* **Problem 1**:
Answer these questions about the rich data passage, one line each, marking your answers (a), (b) and (c) to match.
(a) According to the passage, what is information?
(b) What term do Cukier and Mayer-Schoenberger give to rendering into data aspects of the world never quantified before?
(c) In the quotation, what does Twitter datafy?
* **Problem 2**: Reproduce the rich data passage verbatim from "Data Science provides" up to and including "to the stakeholders.".
* **Problem 3**: Resume the rich data passage after its final line and keep writing.

* **Source extract**:
2.2 The idea of rich data

What do we mean by data? It’s a term we use regularly but it’s hard to come up with an exact definition. Data are individual items that do not carry any specific meaning. Data come in many forms: numbers, words, symbols, etc. They describe transactions, events, and entities. However, data by themselves are not necessarily very informative. By contrast, information is processed, organised data presented in a given context and in a way (hopefully) that is useful to humans.

Data Science provides us with a toolkit to undertake meaningful data analysis to provide information.. When our analysis is driven by relevant questions it is most likely that the information we generate will be of value to the stakeholders.

The interesting question is why the relatively recent explosion in volume and range of data? The web has certainly opened up both the possibilities and availability of data. Cukier and Mayer-Schoenberger (2013) provide an insightful analysis based on the idea of ‘datafication’.
> Big data is also characterized by the ability to render into data many aspects of the world that have never been quantified before; call it “datafication.” … Google’s augmented-reality glasses datafy the gaze. Twitter datafies stray thoughts. LinkedIn datafies professional networks. – Cukier and Mayer-Schoenberger

This process of datafication is ubiquitous and often without our (full) realisation, despite the recent introduction of General Data Protection Regulation (GDPR)²² requirements of the EU and EEA. This growth in data also has huge business ramifications, e.g. see the 2016 McKinsey Report McKinsey Global Institute (2016) or an interesting article in the Harvard Business Review (McAfee et al. 2012).

Moving on, what do we mean by describing data as rich? Big? Complex? These are possible answers. However, we might also think in terms of the range and diversity of data and data sources. In terms of diversity we have:

different scales e.g., continuous, absolute (e.g., counts), categorical (e.g., gender)

* **Records supplied**:
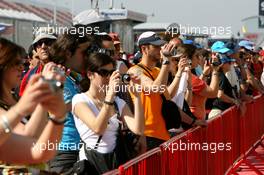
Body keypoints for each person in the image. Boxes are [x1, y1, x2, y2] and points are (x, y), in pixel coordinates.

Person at [128, 31, 206, 150]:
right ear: (144, 49)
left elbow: (170, 102)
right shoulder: (134, 71)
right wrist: (165, 62)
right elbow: (156, 88)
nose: (161, 49)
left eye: (161, 46)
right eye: (156, 47)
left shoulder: (158, 72)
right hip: (146, 136)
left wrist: (193, 121)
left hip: (162, 136)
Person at [0, 38, 66, 173]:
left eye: (22, 62)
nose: (21, 67)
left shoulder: (14, 102)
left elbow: (41, 151)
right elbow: (28, 136)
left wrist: (58, 117)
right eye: (15, 62)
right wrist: (23, 108)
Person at [72, 53, 144, 174]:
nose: (109, 77)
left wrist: (137, 97)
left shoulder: (117, 102)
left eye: (111, 73)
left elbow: (138, 129)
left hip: (115, 163)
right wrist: (110, 95)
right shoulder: (80, 100)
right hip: (92, 165)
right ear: (90, 74)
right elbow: (98, 128)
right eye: (104, 73)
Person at [48, 30, 93, 174]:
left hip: (81, 149)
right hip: (65, 151)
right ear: (68, 53)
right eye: (84, 52)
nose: (88, 57)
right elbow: (57, 110)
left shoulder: (76, 77)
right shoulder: (54, 75)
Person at [175, 44, 220, 120]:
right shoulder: (189, 76)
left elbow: (198, 88)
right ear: (188, 59)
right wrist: (215, 71)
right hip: (194, 121)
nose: (199, 58)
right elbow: (213, 93)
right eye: (196, 56)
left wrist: (204, 74)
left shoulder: (185, 74)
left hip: (193, 119)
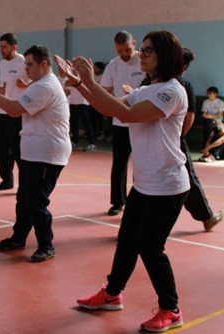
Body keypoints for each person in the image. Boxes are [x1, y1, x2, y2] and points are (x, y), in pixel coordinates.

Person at [57, 30, 190, 333]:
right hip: (145, 183)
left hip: (168, 185)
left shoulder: (171, 90)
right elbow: (109, 108)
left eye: (148, 51)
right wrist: (81, 83)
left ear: (165, 57)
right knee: (128, 240)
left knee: (150, 246)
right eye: (142, 49)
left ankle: (171, 309)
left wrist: (88, 82)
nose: (141, 55)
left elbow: (127, 114)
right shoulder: (146, 88)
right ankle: (112, 293)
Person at [0, 45, 71, 262]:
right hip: (34, 151)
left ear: (43, 64)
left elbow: (14, 110)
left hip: (47, 153)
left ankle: (47, 245)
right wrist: (0, 95)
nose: (26, 69)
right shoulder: (38, 85)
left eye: (30, 64)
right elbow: (15, 107)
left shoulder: (45, 86)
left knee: (37, 201)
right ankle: (18, 238)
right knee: (24, 199)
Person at [175, 47, 224, 231]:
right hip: (172, 141)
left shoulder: (152, 80)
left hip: (163, 141)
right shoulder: (179, 84)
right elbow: (189, 118)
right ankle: (207, 217)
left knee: (143, 180)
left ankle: (132, 226)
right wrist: (176, 138)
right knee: (189, 178)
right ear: (185, 66)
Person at [99, 31, 145, 216]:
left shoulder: (146, 61)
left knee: (141, 164)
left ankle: (139, 201)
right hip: (120, 122)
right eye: (120, 51)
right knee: (119, 163)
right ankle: (118, 201)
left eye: (127, 49)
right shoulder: (113, 66)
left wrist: (135, 93)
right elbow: (105, 92)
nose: (124, 54)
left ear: (134, 43)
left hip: (142, 120)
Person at [0, 33, 29, 190]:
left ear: (14, 47)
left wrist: (27, 84)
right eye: (0, 46)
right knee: (2, 150)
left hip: (17, 111)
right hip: (3, 110)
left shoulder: (24, 62)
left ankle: (25, 184)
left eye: (4, 46)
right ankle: (7, 180)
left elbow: (37, 81)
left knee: (18, 150)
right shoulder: (2, 64)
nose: (1, 49)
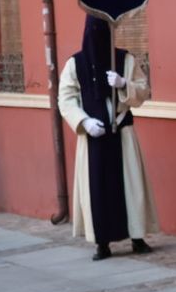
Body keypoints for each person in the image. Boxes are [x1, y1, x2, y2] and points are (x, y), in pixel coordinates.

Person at [58, 16, 159, 260]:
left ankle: (137, 236)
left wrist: (124, 83)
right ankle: (101, 243)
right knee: (97, 189)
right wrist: (84, 122)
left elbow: (143, 90)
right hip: (93, 137)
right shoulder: (75, 64)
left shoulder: (125, 60)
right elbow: (66, 98)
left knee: (130, 186)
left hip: (121, 132)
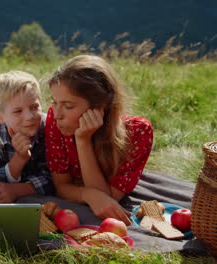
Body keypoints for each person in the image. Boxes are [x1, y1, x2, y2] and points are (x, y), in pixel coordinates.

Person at [45, 55, 153, 224]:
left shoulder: (138, 133)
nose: (57, 114)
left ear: (100, 107)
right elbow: (61, 187)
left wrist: (83, 141)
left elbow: (107, 201)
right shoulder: (56, 119)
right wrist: (89, 195)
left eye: (68, 106)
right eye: (55, 102)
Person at [0, 70, 54, 203]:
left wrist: (17, 190)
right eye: (18, 111)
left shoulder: (50, 128)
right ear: (0, 116)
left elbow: (54, 179)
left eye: (34, 107)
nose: (29, 117)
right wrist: (19, 158)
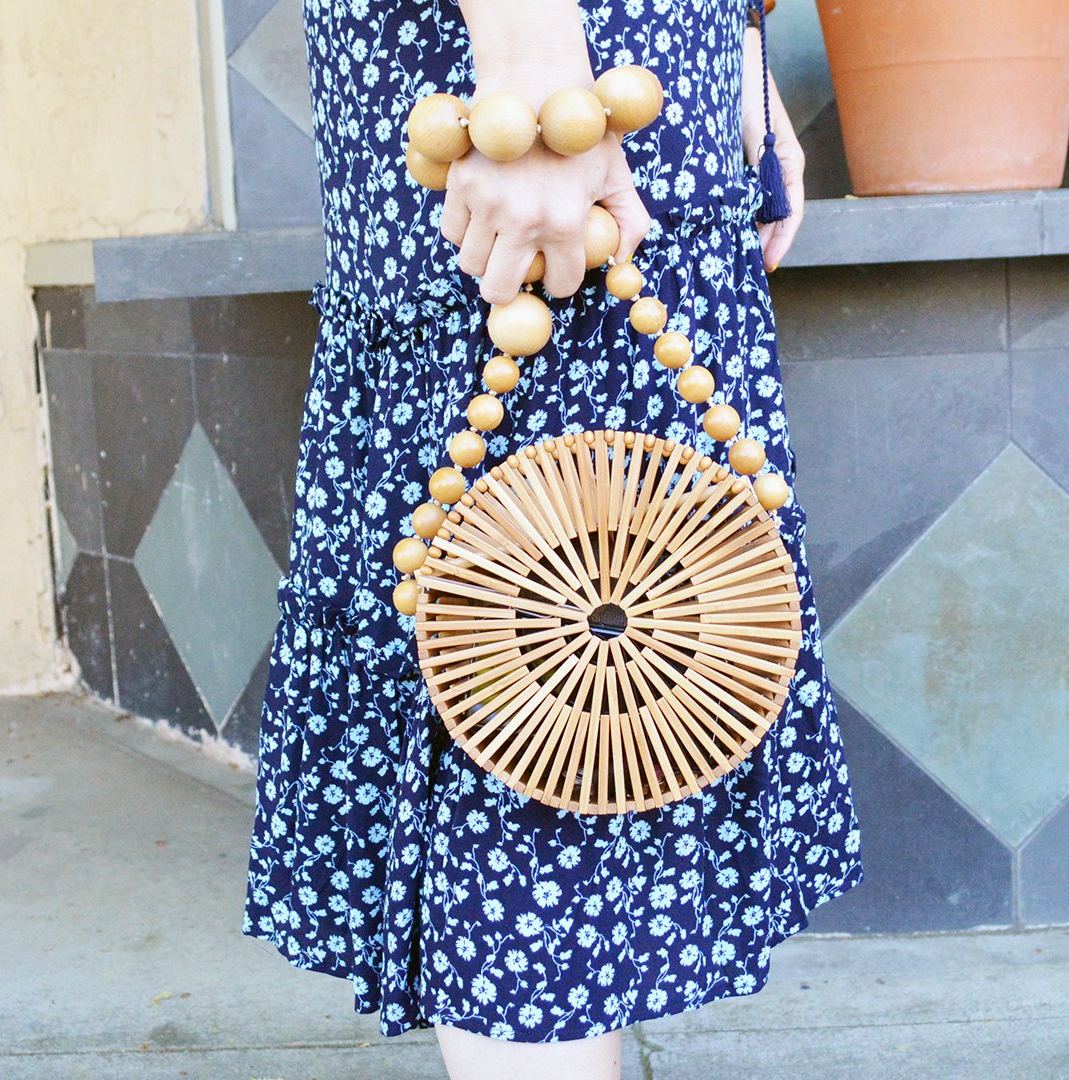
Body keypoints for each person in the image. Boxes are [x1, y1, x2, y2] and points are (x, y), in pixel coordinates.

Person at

* **Answer space 1**:
(a) Processed, organised data presented in a given context and in a way (hopefully) that is useful to humans.
(b) Datafication.
(c) Stray thoughts.

* **Answer space 2**:
Data Science provides us with a toolkit to undertake meaningful data analysis to provide information.. When our analysis is driven by relevant questions it is most likely that the information we generate will be of value to the stakeholders.

* **Answer space 3**:
quantitative vs text
tweets vs novels
time series vs static data
images, sound and video

In terms of data complexity there are multiple dimensions:

structure
1. structured data e.g., databases and table-like data such as comma-separated values (CSV) files
2. semi-structured data where the structure is inferred perhaps by metadata or semantic tagging e.g., XML and JSON
3. unstructured data e.g., audio streams or natural language text
single vs multiple sources
data quality e.g., noise, bias or missingness
complex interactions between variables (multi-collinearity) or complex causal paths with unobserved or even unknown variables
volume e.g., is distributed or parallel processing necessary?
static data vs changing in real-time

So we can see that data might be extremely challenging to analyse even if it’s ‘only’ a few megabytes or it could be relatively straightforward to analyse if simply structured even though it comprises many gigabytes or more.

References

Cukier, Kenneth, and Viktor Mayer-Schoenberger. 2013. “The Rise of Big Data: How It’s Changing the Way We Think about the World.” Foreign Affairs 92: 28–40.

McAfee, Andrew, Erik Brynjolfsson, Thomas H Davenport, DJ Patil, and Dominic Barton. 2012. “Big Data: The Management Revolution.” Harvard Business Review 90 (10): 60–68.

McKinsey Global Institute. 2016. “The Age of Analytics: Competing in a Data-Driven World.” San Francisco: McKinsey & Company.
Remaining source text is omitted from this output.